Return each line of the records holding the string "Página".

++++ DATA SUPPLIED ++++

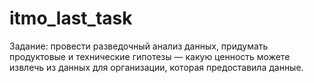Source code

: # itmo_last_task
Задание: провести разведочный анализ данных, придумать продуктовые и технические гипотезы — какую ценность можете извлечь из данных для организации, которая предоставила данные.
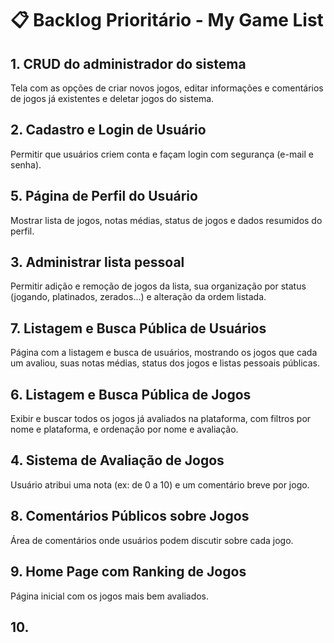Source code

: # 📋 Backlog Prioritário - My Game List

## 1. CRUD do administrador do sistema
Tela com as opções de criar novos jogos, editar informações e comentários de jogos já existentes e deletar jogos do sistema.

## 2. Cadastro e Login de Usuário
Permitir que usuários criem conta e façam login com segurança (e-mail e senha).

## 5. Página de Perfil do Usuário
Mostrar lista de jogos, notas médias, status de jogos e dados resumidos do perfil.

## 3. Administrar lista pessoal
Permitir adição e remoção de jogos da lista, sua organização por status (jogando, platinados, zerados...) e alteração da ordem listada.

## 7. Listagem e Busca Pública de Usuários
Página com a listagem e busca de usuários, mostrando os jogos que cada um avaliou, suas notas médias, status dos jogos e listas pessoais públicas.

## 6. Listagem e Busca Pública de Jogos
Exibir e buscar todos os jogos já avaliados na plataforma, com filtros por nome e plataforma, e ordenação por nome e avaliação.

## 4. Sistema de Avaliação de Jogos
Usuário atribui uma nota (ex: de 0 a 10) e um comentário breve por jogo.

## 8. Comentários Públicos sobre Jogos
Área de comentários onde usuários podem discutir sobre cada jogo.

## 9. Home Page com Ranking de Jogos
Página inicial com os jogos mais bem avaliados.

## 10. 
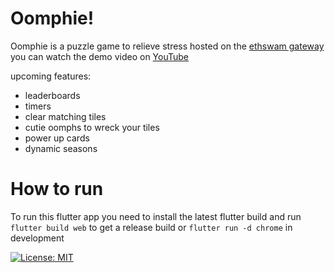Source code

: # Oomphie!
Oomphie is a puzzle game to relieve stress hosted on the [ethswam gateway](https://bah5acgza2yvxef25o4rbqq2mlscvcxopmj7dp26b52wsvffs4gkono7rki5a.bzz.link/#/) you can watch the demo video on [YouTube](https://youtu.be/B5ziofNpY10)


upcoming features:
- leaderboards
- timers
- clear matching tiles
- cutie oomphs to wreck your tiles
- power up cards
- dynamic seasons


# How to run
To run this flutter app you need to install the latest flutter build and run `flutter build web` to get a release build or `flutter run -d chrome` in development

[![License: MIT](https://img.shields.io/badge/License-MIT-yellow.svg)](https://opensource.org/licenses/MIT)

++++

## THE ANSWER
## 5. Página de Perfil do Usuário
Página com a listagem e busca de usuários, mostrando os jogos que cada um avaliou, suas notas médias, status dos jogos e listas pessoais públicas.
Página inicial com os jogos mais bem avaliados.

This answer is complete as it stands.